(Problems to solve):
• a. According to the film review, how many of Pina Bausch's dance productions does the film take extracts from?
• b. In the film review, turn the paragraph beginning "In this regard Pina seems a confusing film" into a short bulleted list that keeps its main facts.
• c. Continue the review of Wim Wenders' 3D film Pina from the point where it stops.

(Text excerpt Opens)

Wim Wenders' 3D film is ill conceived

Pina is arguably an important film, less for what it’s about and more for what it represents. Pina is a part of the new wave of digital Stereoscopic 3D films which is the latest attempt in a long history of efforts to extend the theatrical cinema experience. Yet unlike all other current 3D efforts, Pina is not a Hollywood action blockbuster nor a CGI-stuffed adventure film. So with 3D glasses on and the opening titles hovering extruded from the screen into the space of the theatre auditorium, celebrated auteur Wim Wenders presents us a vision of dance and movement. Can 3D be used for Art as well as Action…? Does 3D deliver a deeper experience of space and movement?

Ostensibly the subject of the film is renowned dance choreographer Pina Bausch and yet the film is not in any real way a character documentary or a study of Pina herself. If you expect an insight into the life of Pina Bausch - her history, motivations, personal and artistic triumphs and challenges - then you will be disappointed. There is no character insight to be found in this film, nor is there any dramatic tension or story-telling. Instead the film presents and focuses exclusively on Pinas work, extracts from four of her more famous dance productions. The closest the film comes to character documentary is in the brief, poetic, expressions of the dancers in her company reflecting upon working with her which are interludes between set-piece dance scenes. But these voice-overs are brief and stand only as tribute and loving praise rather than insight, critique or observation. The dance productions themselves may hold their own narrative arcs and meanings but as they are presented only as edited extracts rather than complete works, only those familiar with Pina’s work will be likely to make sense of them beyond their physicality and spectacle.

In this regard Pina seems a confusing film. Carried without documentary rigour or narrative dramatics, the film is really a collection of theatrical stage performance extracts punctuated by connecting voices and interludes of dance in real-world settings. Yet there is doubtless beauty in the orchestration and execution of the film. The 3D image is used with a great deal more subtlety than standard Hollywood 3D fare. The focus is on depth not protrusion. Rarely do the subjects extend out from the screen, instead the space of the performance stage, and the performers themselves, stretch back - drawing the viewer into the space rather than pushing the space into the theatre. 

In some scenes the effect is mesmerising - a single dancer on ballet point, in front an industrial complex whose spires and steel pipes enclose a deep sense of perspective and scale - raining water seeming to fall in the auditorium as dancers splash and exalt. However in many other, much longer, scenes depicting bland theatrical stages, the 3D experience seems negligible at best. Visually the film is at its most engaging when it moves outside into real-world urban and rural landscapes. Here the 3D image is able to bring fresh scale and imagery to the performers movements - to engage with making the dancer cinematic. However these moments of visual delight represent but a small fraction of the screen time. Much more of the film is devoted to performances on rather static and largely bare stages where the intimacy of the camera and the magnification of experience 3D offers, seems lost and out of place. 

If 3D cinema is the great white hope many in the theatrical feature film business believe it to be, a way to keep us coming to a cinema when there are so many other screens to watch, then Pina is an important film. It shows 3D beyond the Blockbuster, 3D as a tool for Art in the hands of an art-house filmmaker. But despite the deftness of Wim Wender’s execution in Pina, I’m not confident the film succeeds in what it sets out to do and moreover, does not succeed in being what the filmmakers think it is. By making a dance-film in 3D Wim Wenders is posing that 3D is the best way to show movement and space - the two essential elements of dance performance. And it’s in this hypothesis that I cant help but feel that Wenders is misguided.

(Text excerpt Closes)
(Dataset extract Opens)

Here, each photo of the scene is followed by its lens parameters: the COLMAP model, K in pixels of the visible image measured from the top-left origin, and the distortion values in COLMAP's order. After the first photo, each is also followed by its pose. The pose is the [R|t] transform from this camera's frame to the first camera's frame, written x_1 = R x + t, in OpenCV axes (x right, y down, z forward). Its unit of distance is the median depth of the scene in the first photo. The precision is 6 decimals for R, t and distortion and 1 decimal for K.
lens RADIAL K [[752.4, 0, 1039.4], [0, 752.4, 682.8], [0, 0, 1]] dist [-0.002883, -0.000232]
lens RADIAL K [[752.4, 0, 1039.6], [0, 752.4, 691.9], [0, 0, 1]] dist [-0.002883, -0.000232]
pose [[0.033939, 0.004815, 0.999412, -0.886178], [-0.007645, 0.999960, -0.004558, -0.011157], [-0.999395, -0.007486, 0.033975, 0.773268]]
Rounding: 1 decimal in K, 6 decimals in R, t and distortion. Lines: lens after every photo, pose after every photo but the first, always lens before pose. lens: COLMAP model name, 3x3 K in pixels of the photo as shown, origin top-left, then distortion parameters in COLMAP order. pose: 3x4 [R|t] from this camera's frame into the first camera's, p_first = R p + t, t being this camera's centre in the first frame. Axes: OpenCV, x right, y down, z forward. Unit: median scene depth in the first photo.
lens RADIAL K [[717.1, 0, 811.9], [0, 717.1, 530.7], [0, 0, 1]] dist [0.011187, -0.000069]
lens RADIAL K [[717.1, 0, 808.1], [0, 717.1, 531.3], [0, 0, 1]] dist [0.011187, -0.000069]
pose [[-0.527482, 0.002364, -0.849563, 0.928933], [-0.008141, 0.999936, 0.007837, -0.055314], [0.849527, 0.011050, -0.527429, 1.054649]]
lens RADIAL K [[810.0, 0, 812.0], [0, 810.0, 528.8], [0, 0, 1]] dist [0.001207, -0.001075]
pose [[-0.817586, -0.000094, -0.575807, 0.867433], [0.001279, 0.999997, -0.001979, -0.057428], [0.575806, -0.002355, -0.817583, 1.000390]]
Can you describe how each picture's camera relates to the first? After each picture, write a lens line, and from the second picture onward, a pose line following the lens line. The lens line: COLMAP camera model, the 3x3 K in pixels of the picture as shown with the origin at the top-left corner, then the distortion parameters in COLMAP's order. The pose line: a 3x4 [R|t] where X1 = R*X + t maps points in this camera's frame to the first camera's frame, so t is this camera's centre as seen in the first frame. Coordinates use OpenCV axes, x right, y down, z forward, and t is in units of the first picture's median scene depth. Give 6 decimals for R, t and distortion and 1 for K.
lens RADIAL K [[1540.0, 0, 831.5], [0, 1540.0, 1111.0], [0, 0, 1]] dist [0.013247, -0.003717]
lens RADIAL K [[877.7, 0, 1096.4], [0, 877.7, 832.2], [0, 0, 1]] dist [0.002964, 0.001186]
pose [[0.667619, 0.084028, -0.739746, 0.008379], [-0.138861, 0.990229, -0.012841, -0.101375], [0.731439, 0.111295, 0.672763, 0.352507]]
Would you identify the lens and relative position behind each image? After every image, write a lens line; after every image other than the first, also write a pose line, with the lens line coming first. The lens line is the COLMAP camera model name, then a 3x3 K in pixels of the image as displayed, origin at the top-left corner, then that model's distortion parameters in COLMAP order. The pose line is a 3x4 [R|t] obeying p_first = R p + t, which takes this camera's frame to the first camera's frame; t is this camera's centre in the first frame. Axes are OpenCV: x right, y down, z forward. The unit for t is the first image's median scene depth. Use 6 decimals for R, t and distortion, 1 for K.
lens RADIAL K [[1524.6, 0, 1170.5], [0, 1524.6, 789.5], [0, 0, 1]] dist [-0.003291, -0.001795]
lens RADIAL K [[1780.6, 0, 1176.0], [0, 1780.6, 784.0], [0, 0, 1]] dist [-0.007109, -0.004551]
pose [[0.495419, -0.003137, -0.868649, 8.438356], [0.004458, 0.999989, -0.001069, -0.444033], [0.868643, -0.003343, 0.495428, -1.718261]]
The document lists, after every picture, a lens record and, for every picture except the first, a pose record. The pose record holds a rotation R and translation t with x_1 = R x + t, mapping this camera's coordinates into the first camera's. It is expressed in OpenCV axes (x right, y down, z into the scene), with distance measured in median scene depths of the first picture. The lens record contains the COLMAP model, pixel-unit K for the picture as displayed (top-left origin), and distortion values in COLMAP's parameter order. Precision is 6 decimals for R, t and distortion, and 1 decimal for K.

(Dataset extract Closes)

(Answers by item number):
• a. Four.

• b.
- The film seems confusing because it has neither documentary rigor nor narrative drama.
- It is essentially a collection of stage performance extracts, linked by connecting voices and by interludes of dance in real-world settings.
- Its orchestration and execution are still beautiful.
- Its 3D is used far more subtly than in standard Hollywood films, favoring depth over protrusion.
- The performers and stage rarely extend out from the screen. Instead they stretch back, drawing the viewer into the space.

• c.
There is little doubt that stereoscopic 3D imagery is a good technical means to visually depict space and depth but where 3D fails rather tragically is in the depiction of movement. The 3D image, the way its binocular lenses capture light, causes movement to jitter and shudder. Movements across the screen are not smooth or carried in motion-blur as they would in typical 24 and 25 frame per second 2D cinema, but have a distinct strobbing effect that is not pleasant to the eye, especially in long doses. Whilst space and depth may be important elements to dance, I would suggest that they are not, rather obviously, more important than movement - and indeed may be secondary to movement. To make a dance film using a technical apparatus which - despite its other advantages - is decidedly flawed in the way is captures motion seems entirely ill-considered. 

In probing this hypothesis around 3D and dance further we are compelled also to consider the long history of dance on film - Busby Berkley, Fred Astair, the great legacy of MGM musicals and so on. Where these films somehow lacking in their ability to depict space and movement? Did they have a legitimate flaw that Wim Wenders is trying to solve with 3D? I’m afraid I just don’t see it. In many ways Busby Berkley and Fred Astair made better use of space and depth than Wenders does in Pina. And with smooth motion blur movement rather than the juddering, strobbing of 3D in Pina, they arguably delivered a better sense of motion as well. In the end I cant help but fail in finding a tangible benefit for Pina being in 3D.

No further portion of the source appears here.